Bajo los arcos centrales (300 metros) de la plaza del Azoguejo, acosado por los extranjeros que matan por su foto ante el monumento Patrimonio de la Humanidad, lo más fácil es escapar, buscar respuesta a esa pregunta de ¿dónde empiezan los primeros de estos 167 arcos? La subida hacia el Postigo del Consuelo, frente al barrio del Azoguejo (el de las escaleras y la muralla) devuelve la sensación de pasear por la vida diaria que se esconde tras los 120 pilares.
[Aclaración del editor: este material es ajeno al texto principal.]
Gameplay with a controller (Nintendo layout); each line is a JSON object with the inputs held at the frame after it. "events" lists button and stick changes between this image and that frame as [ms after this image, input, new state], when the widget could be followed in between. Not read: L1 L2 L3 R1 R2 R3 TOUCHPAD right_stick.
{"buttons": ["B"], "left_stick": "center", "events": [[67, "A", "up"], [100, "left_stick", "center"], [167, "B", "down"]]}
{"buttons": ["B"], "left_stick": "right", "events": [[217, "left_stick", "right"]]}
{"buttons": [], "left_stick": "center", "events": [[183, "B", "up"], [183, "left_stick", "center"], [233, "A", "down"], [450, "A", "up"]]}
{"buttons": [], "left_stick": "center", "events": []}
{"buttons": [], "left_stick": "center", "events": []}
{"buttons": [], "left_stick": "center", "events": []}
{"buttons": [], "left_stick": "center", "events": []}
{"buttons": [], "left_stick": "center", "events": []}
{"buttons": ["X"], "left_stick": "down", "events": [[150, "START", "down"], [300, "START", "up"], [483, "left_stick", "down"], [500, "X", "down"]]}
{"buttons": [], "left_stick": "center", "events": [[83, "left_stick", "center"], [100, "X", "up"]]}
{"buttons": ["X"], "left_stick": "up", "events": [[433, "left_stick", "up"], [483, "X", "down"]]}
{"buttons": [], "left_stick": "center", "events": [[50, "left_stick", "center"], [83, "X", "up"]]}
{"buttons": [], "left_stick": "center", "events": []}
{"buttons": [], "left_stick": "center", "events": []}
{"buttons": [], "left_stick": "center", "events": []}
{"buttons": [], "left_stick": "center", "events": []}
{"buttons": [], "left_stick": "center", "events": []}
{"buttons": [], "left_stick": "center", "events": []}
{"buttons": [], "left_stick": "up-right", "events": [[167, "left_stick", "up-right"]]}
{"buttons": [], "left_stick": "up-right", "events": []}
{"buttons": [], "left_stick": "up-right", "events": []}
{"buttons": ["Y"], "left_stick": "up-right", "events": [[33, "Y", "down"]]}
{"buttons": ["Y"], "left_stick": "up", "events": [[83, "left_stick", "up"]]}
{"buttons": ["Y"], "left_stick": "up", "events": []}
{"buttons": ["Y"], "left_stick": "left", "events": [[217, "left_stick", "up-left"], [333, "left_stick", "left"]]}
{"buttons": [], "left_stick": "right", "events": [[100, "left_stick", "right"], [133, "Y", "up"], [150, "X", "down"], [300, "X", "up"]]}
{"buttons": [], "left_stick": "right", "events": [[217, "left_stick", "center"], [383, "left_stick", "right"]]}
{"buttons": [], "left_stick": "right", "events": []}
Arriba, donde empiezan los arcos y acaba el soterramiento del agua del arroyo de la Acebeda (Sierra de Guadarrama), los estudiantes gritan en sus colegios; las casas de persianas verdes castellanas y azules, decapados por la nieve y el viento, despiden el olor a puchero. Teresa Jiménez, la gitana madre de nueve hijos, es de Salamanca "pero mis niños son todos de aquí. Ya me faltan dos, y sí, llevo toda la vida aquí. ¿Con qué me lavo esta buena piel? Con agua y jabón, ná más hijas". Está esperando a una de sus chicas, a la puerta del convento de las Carmelitas. Unos pasos detrás, agachando el espinazo por los arcos más bajos del inicio, su hija –clavadita a la madre pero con 60 años menos– pregunta por la anciana.
Pero es Fernando Martorell Oliver, un mallorquín que tuvo el acierto de casarse con una segoviana, quien detalla la belleza y los usos domésticos del acueducto de los tiempos de Trajano y Adriano. "Estoy esperando a mi mujer, que está en clase. Me encanta esta ciudad. El acueducto creo recordar que tiene entre 20.000 y 23.000 piedras –no se equivoca mucho, 20.700 dicen los datos oficiales– y esta parte, la de los arcos bajos, nos mantiene en forma la espalda. Nos obliga a doblarnos cada día para cruzar", relata el improvisado guía, que durante unos cuantos años dio clases de inglés a Cándido, el mesonero mayor de Segovia. Las leyendas sobre el acueducto las conocen muchos de sus habitantes, orgullosos de este monstruo de solidez que en 1985 fue declarado patrimonio de la Humanidad, llevando a Segovia a ser la primera ciudad española en disfrutar de tal título.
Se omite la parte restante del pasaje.